Als sie mir die Kunst des Gänseberaufens beibrachte, wobei ich ängstlich und besorgt um die Tiere war, brach sie schließlich in den Ausruf aus: »Ne, Fräulein, stellen Sie sich ock nich gar so timplich an, der Lährer wurd Ihnen wol auch schon emal e paar Haare ausgehuscht hab'n, und Se sein nich davon gesturben.« Das half, und ich wagte mich herzhaft an die zappelnden Gänschen, obgleich ich mich nicht ähnlicher Vorkommnisse aus meiner Schulzeit entsinnen konnte. Frau Oberamtmann und ich lachten herzlich über diese Zurechtweisung, und erstere versicherte mir, daß die Gänse froh wären, die reifen Federn los zu werden, sie zögen sie sich selber mit dem Schnabel aus. Na, die, welche ich bezupft hatte, saßen einige Tage ziemlich traurig herum. Übrigens gelang es mir schließlich doch die Zufriedenheit und Achtung der Schleußern zu erringen, die bei aller Grobheit ihren Stand nie vergaß und mir ein Beispiel an Pflichttreue geblieben ist. Während meines Dortseins war es nicht ein einzigesmal nötig, sie an ihre Obliegenheiten zu erinnern, ich höre noch ihre mürrische Antwort, wenn man fragte, ob dies oder jenes besorgt sei: »Ich ha's gemacht«, damit war alles gesagt, aber auch wirklich getan.

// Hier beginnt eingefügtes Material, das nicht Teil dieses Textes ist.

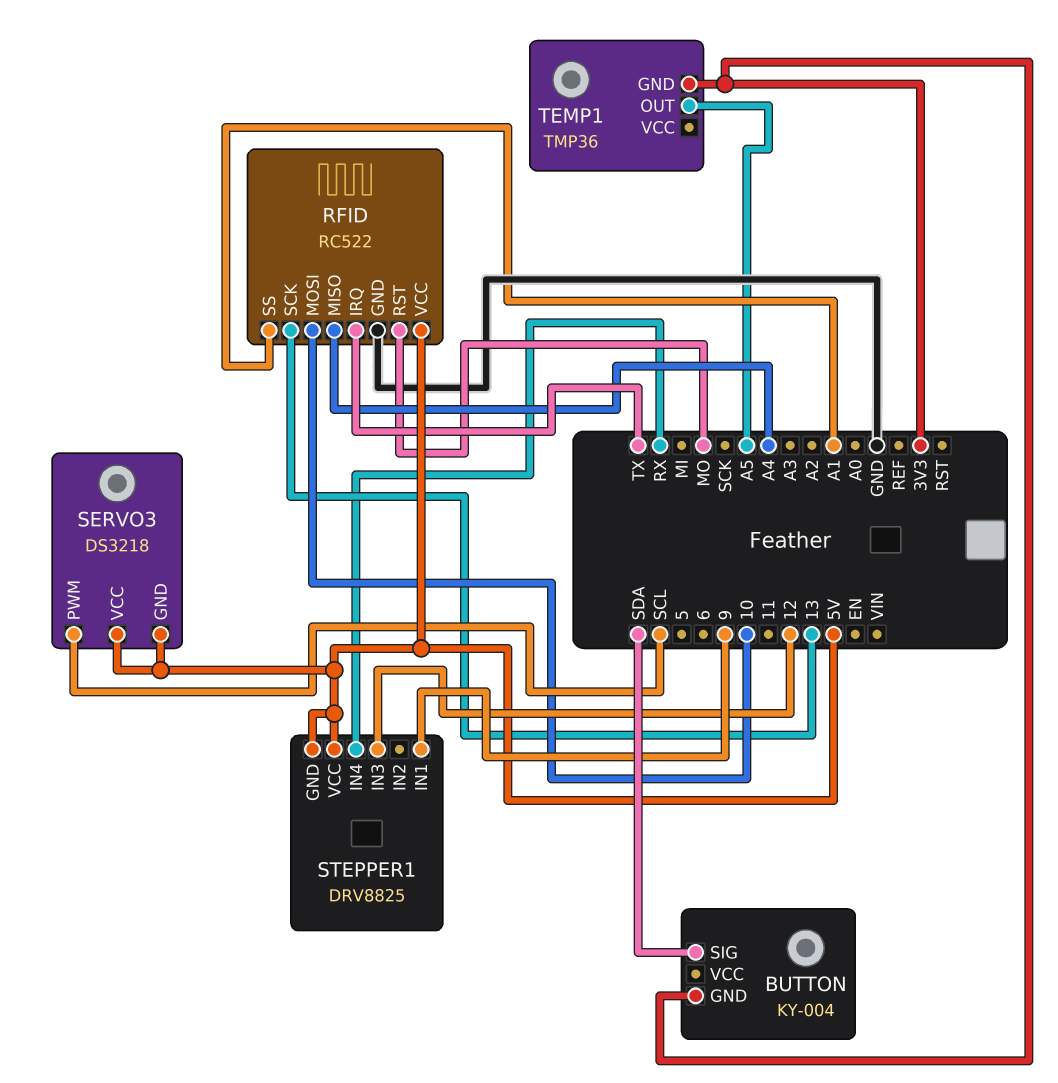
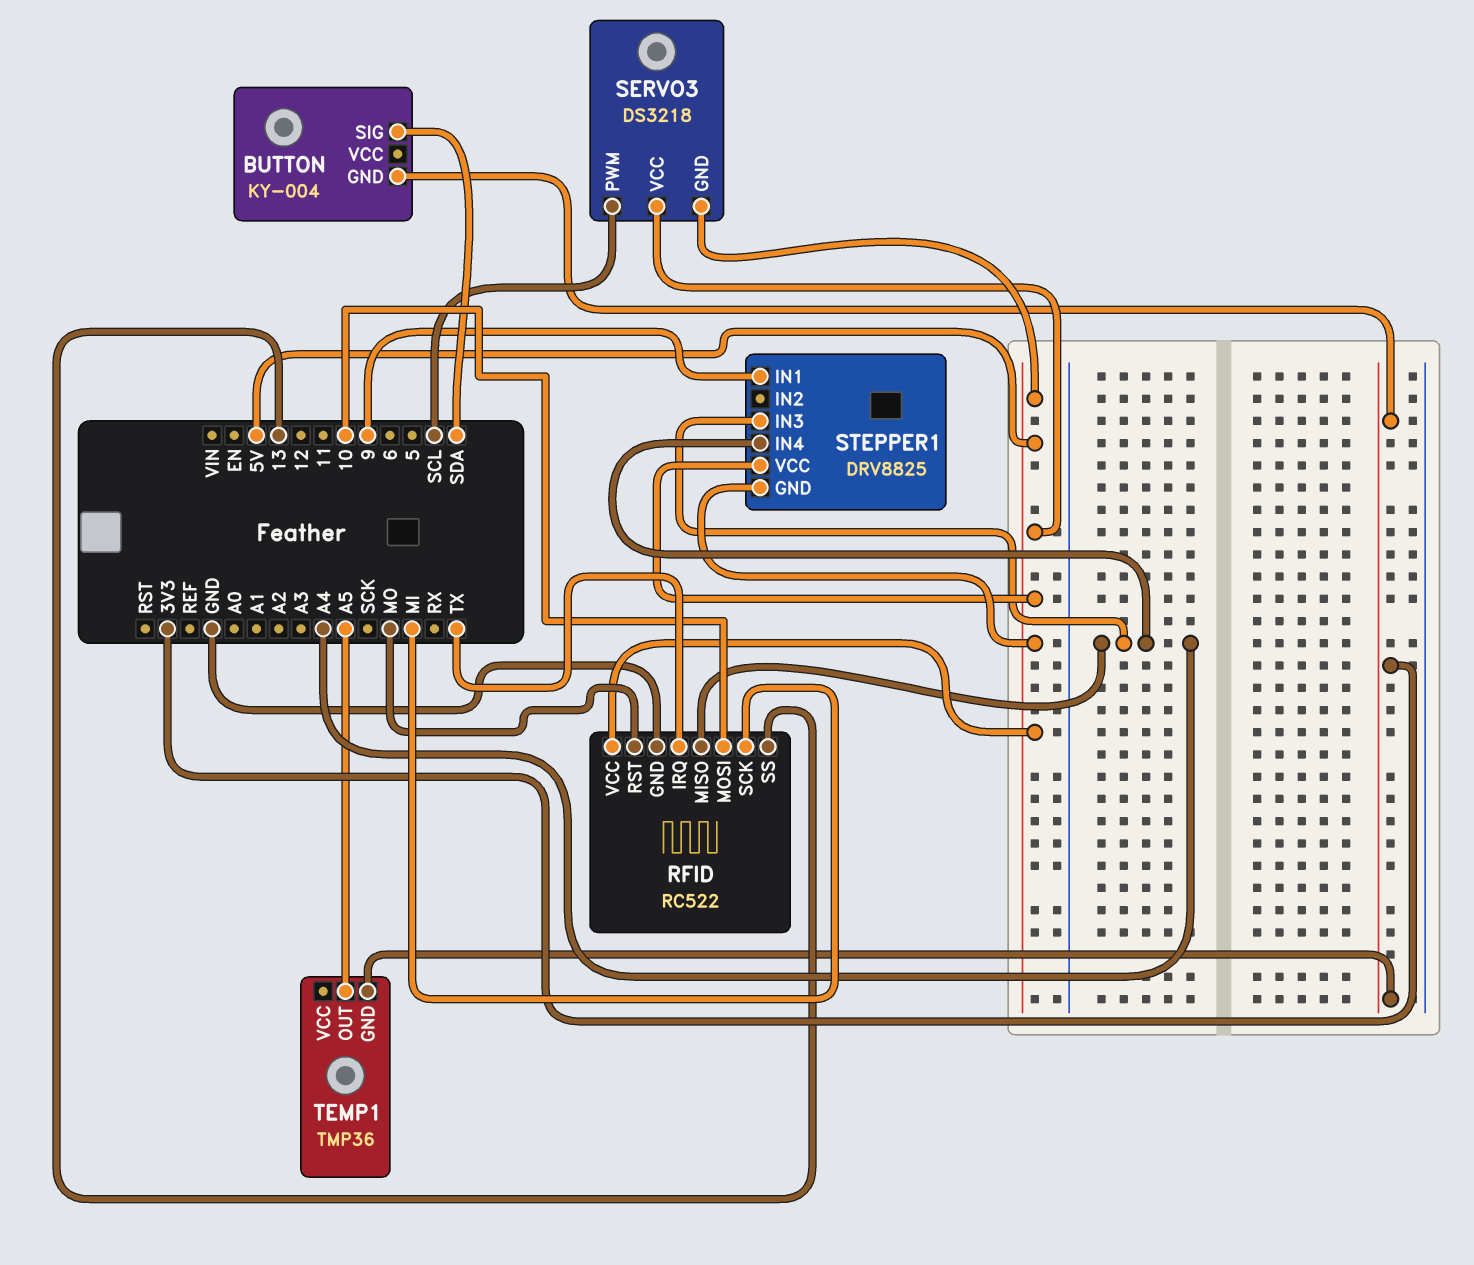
RFID pin SCK: 13 -> MI
RFID pin SS: A1 -> 13
STEPPER1 pin IN3: 12 -> A4
STEPPER1 pin IN4: RX -> A4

Als ich mich von ihr verabschiedete, meinte sie, ich könne nun schon aufs Land heiraten, zuerst hätte sie gedacht, ich würde nichts anfassen, »bloß mit dem Sonnenschirm spazieren gehen«. Dreizehn Jahre ist sie auf dem Hofe geblieben und nur, weil der Willem dann in die Stadt in die Lehre ging, hat sie ihr reiches Feld der Tätigkeit verlassen. Ich habe nichts mehr von ihr gehört, daß ich sie nicht vergessen habe, zeigen diese Zeilen.